I love the power and solitude of slickrock country.
With rock as canvas and stone tools as brush, ancient cultures created what today we call petroglyphs, immovable media of historic expression carved hundred, even thousands, of years ago. These etchings communicated from one generation to the next the myths and stories, the cultural values and abstract ideas of prehistoric residents of the Desert Southwest.
For more than 30 years Fuhriman has explored the area’s remote plateaus and river canyons, scrambling up rocks and creeping along ledges, gaining an ever-expanding sense of the power of place. By observing rock art in its permanent gallery and sensing the subtle changes from shifts in light and weather, Fuhriman is able to create the rock surfaces upon which he then paints his interpretation of the ancient art.
I like to paint where ancient artists worked.
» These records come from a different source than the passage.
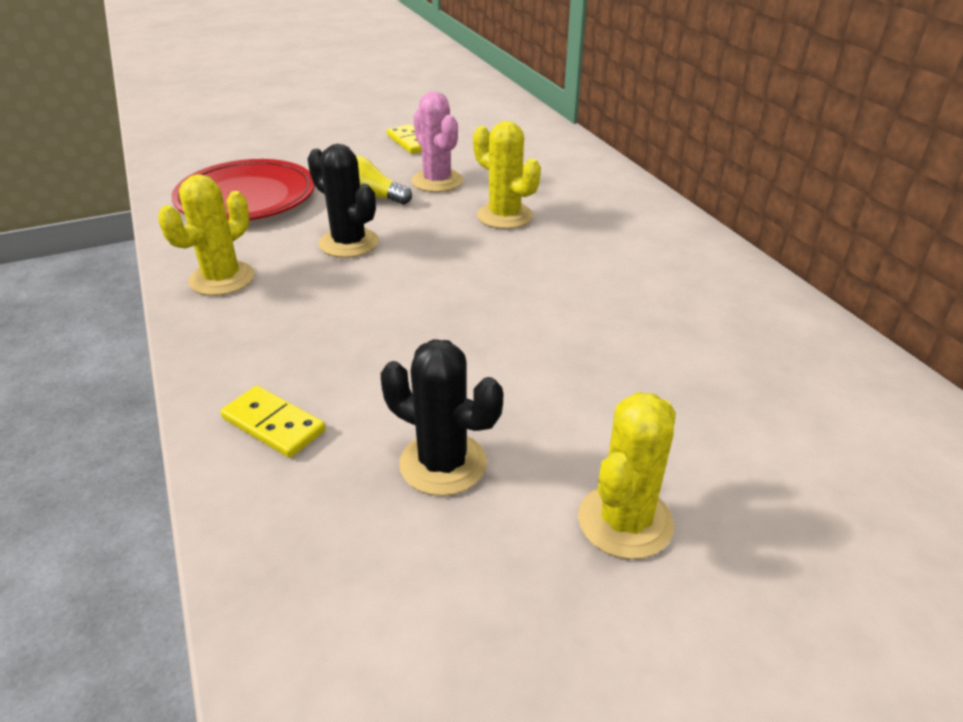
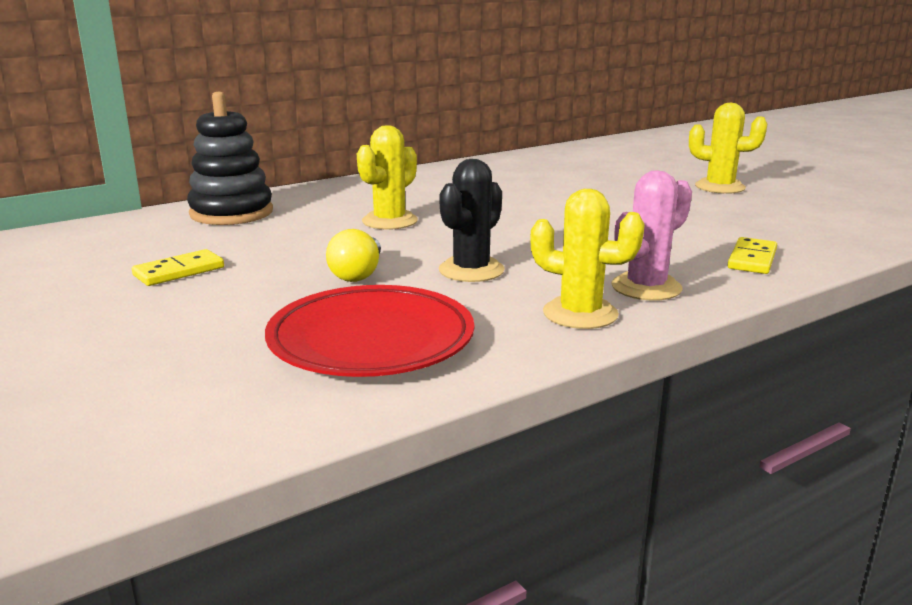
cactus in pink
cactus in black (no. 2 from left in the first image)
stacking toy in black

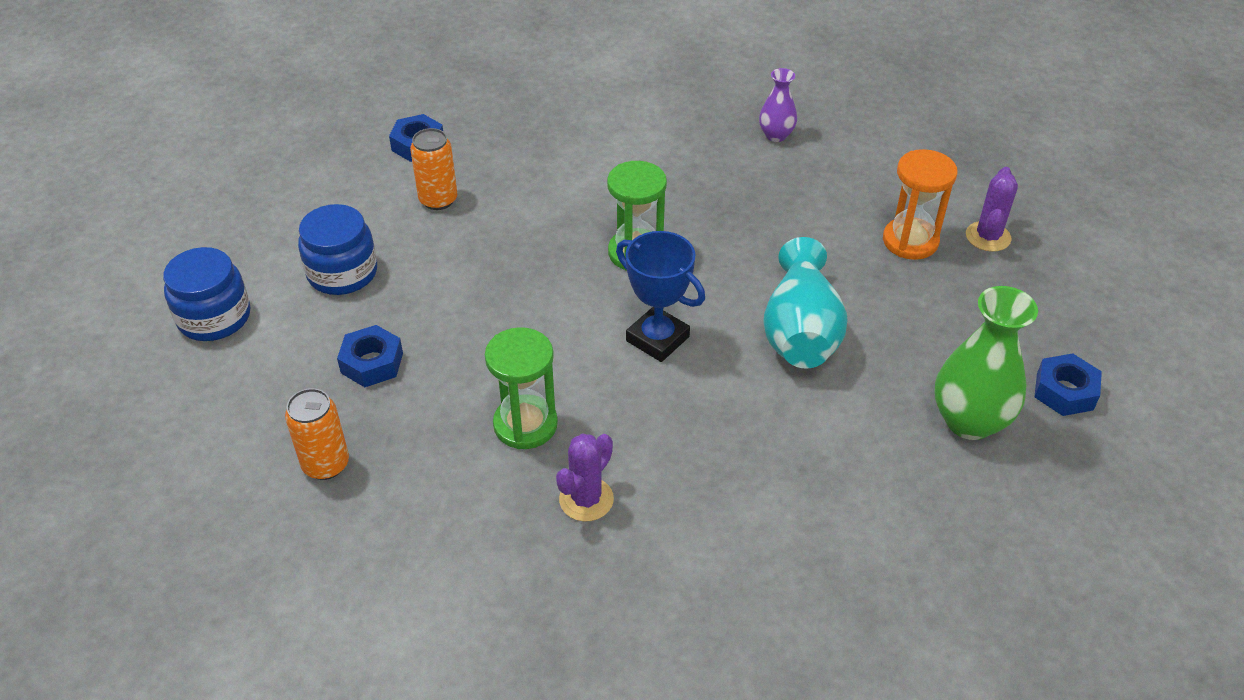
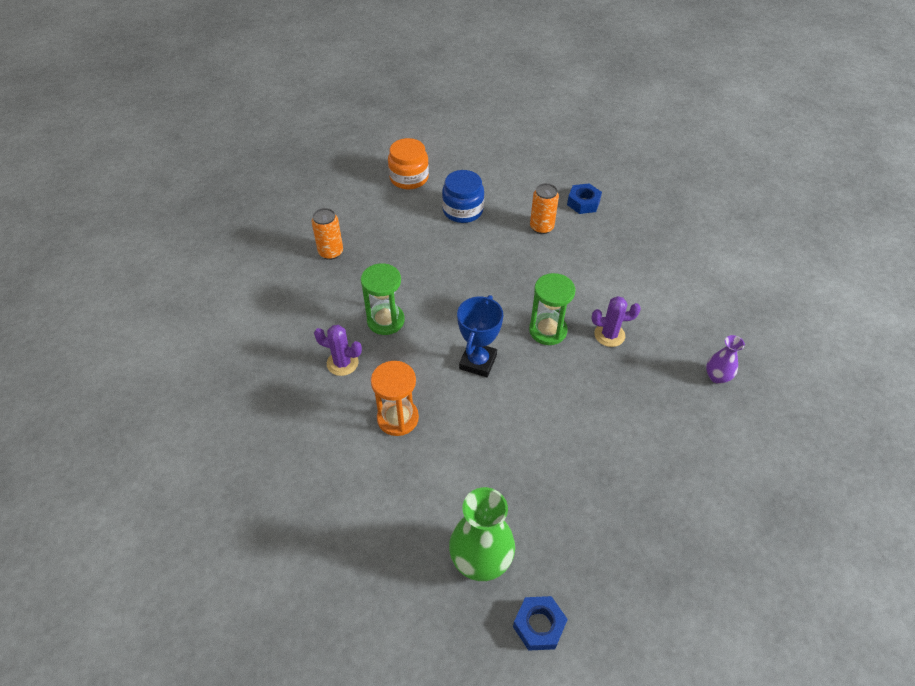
hourglass in orange
cactus in purple (no. 2 from left)
vase in turquoise
jar in orange
nut in blue (no. 1 from left in the first image)

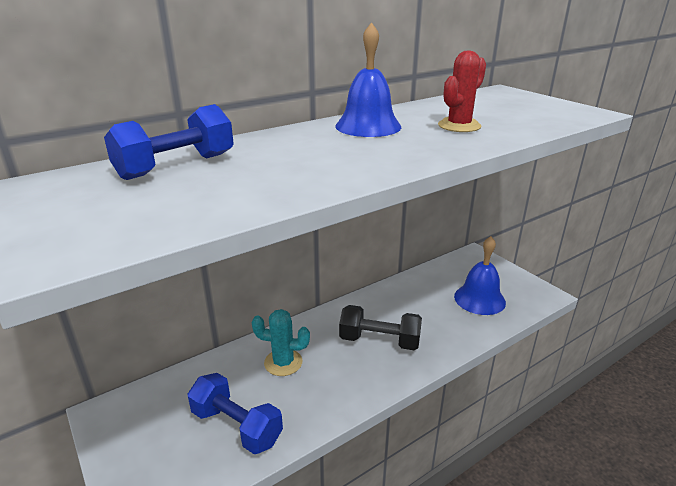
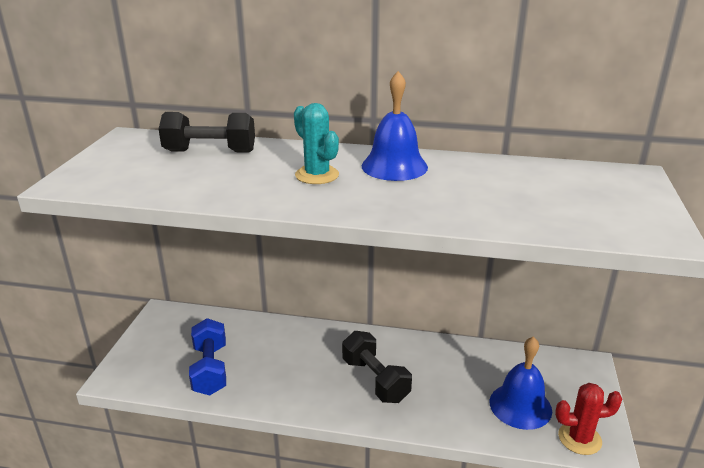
cactus in red
dumbbell in black (no. 1 from left)
cactus in turquoise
Painted with a spirit of tromp l’oiel, Fuhriman’s watercolor petroglyphs connect us to the past and lend understanding and balance to our own rapidly changing landscape. His powerful paintings bring petroglyphs to light, helping us to value and preserve these artistic trails to our past.
Fuhriman’s award-winning paintings, found in numerous private and public collections in the United States, Japan, Europe and Australia, are both serious and playful, covering a wide range of subjects from pastoral landscapes of his native valley to bold panoramas of the Desert Southwest. He has recently painted in Spain, Portugal and Italy. More often, expect Fuhriman to be painting alone in a slickrock canyon of Southern Utah or a high plateau of Northern New Mexico.
I’ll paint all day, then I’ll look down and there’s a rabbit sitting beside me.